Directions – Reproduce, word for word, every row from the one containing "00:00-05:59: median 17.3, box" down to the one containing "18:00-23:59: median 16.6, box", including both of those rows.

Study material –

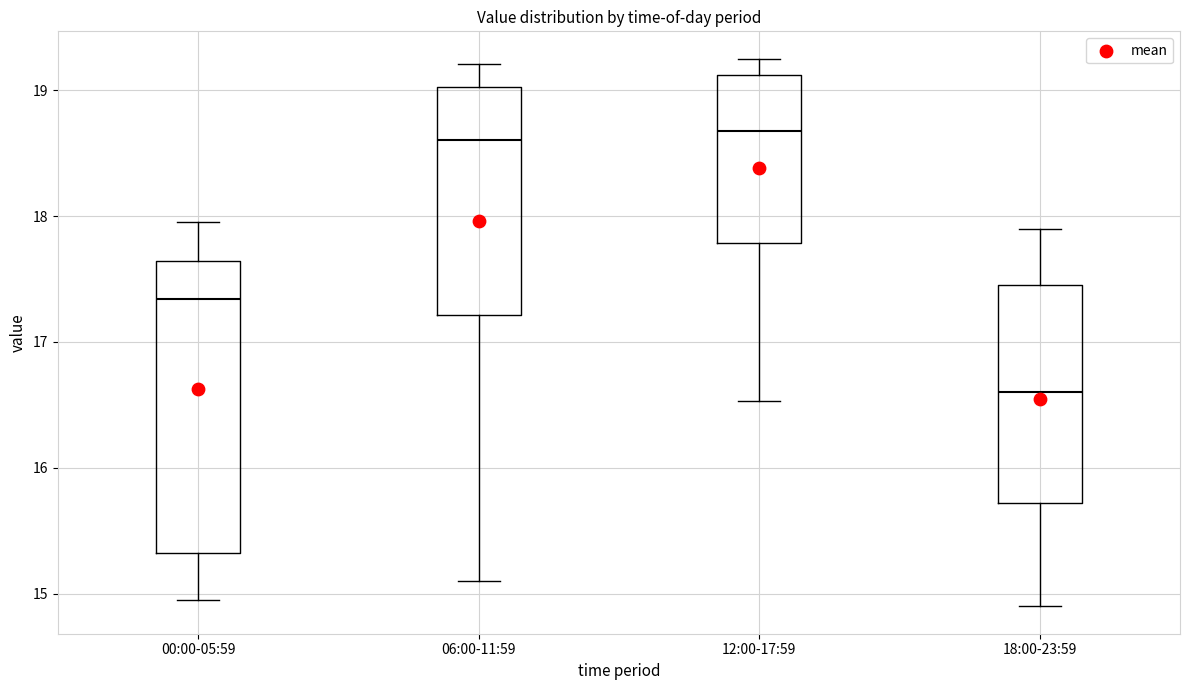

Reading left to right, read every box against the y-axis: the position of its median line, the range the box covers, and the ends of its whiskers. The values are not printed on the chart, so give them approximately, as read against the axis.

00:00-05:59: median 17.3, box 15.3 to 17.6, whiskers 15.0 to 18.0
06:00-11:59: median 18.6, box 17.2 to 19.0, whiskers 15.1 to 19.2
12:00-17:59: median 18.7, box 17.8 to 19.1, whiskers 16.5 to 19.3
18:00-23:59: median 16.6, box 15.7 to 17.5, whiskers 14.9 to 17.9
--
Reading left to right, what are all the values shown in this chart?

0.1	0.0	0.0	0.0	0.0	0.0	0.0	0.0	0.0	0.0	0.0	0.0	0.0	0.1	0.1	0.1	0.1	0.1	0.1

Response to this exercise –
00:00-05:59: median 17.3, box 15.3 to 17.6, whiskers 15.0 to 18.0
06:00-11:59: median 18.6, box 17.2 to 19.0, whiskers 15.1 to 19.2
12:00-17:59: median 18.7, box 17.8 to 19.1, whiskers 16.5 to 19.3
18:00-23:59: median 16.6, box 15.7 to 17.5, whiskers 14.9 to 17.9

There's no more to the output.